Sun's move into the Linux space seems to make sense. The company markets its own UNIX variant called Solaris, which runs on the company's high-end UltraSPARC platform; Sun canceled a low-end Intel-based version of Solaris last year when it announced that it would instead create a Solaris-compatible Linux distribution for Intel-based systems. At LinuxWorld, Sun is touting a new line of low-cost Linux-based servers and its new Linux distribution for low-end servers and desktops, Sun Linux 5.0. The products will help Sun counter IBM in the server space and Microsoft on the desktop, the company says. "IBM is the air war, and Microsoft is the ground war," said Sun Executive Vice President Jonathan Schwartz.

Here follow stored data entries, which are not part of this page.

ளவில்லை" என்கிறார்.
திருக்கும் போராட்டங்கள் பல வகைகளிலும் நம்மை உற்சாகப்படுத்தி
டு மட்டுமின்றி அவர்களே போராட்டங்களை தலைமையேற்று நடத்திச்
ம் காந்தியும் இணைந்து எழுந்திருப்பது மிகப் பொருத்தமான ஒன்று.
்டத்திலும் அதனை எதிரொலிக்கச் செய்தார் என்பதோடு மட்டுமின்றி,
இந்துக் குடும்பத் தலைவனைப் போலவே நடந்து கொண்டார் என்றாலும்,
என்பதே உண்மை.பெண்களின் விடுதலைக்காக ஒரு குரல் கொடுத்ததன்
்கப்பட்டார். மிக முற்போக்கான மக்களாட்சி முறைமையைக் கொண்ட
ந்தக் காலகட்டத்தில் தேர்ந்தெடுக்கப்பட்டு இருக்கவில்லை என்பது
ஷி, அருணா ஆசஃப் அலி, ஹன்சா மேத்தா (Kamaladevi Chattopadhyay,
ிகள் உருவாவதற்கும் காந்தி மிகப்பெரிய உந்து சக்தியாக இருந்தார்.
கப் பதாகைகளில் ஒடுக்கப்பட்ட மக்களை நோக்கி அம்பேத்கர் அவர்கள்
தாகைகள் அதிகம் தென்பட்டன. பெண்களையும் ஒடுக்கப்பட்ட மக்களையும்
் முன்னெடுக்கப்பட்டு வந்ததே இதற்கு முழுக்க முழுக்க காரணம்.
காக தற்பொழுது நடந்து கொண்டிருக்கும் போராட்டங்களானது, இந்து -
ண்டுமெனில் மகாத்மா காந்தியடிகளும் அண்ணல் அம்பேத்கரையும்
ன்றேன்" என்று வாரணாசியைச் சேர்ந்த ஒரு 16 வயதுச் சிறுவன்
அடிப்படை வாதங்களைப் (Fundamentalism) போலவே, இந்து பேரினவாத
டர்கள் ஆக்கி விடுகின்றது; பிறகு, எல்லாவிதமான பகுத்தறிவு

After alternating between secret and open attacks on the Linux community for about 4 years, Microsoft has apparently adopted a new tactic as it attempts to counter the impression that Linux represents a valid low-cost alternative to Windows. This new tactic involves software interoperability and open discussion with the Linux community, and it began last summer with Senior Vice President Craig Mundie's appearance at an open-source conference. At LinuxWorld, Microsoft's booth is sure to be controversial because the company has little in the way of software or services to offer the Linux community. The company says it has no plans to port its popular Microsoft Office suite to Linux, for example, although it secretly tested such a port 2 years ago when it was unsure about its Linux plans. But Linux never took off on the desktop and likely never will, curtailing any need for such a product.
This week, the six Microsoft employees who run the company's booth at LinuxWorld will get a taste of what it's like to be in the minority. The event should be an interesting learning experience.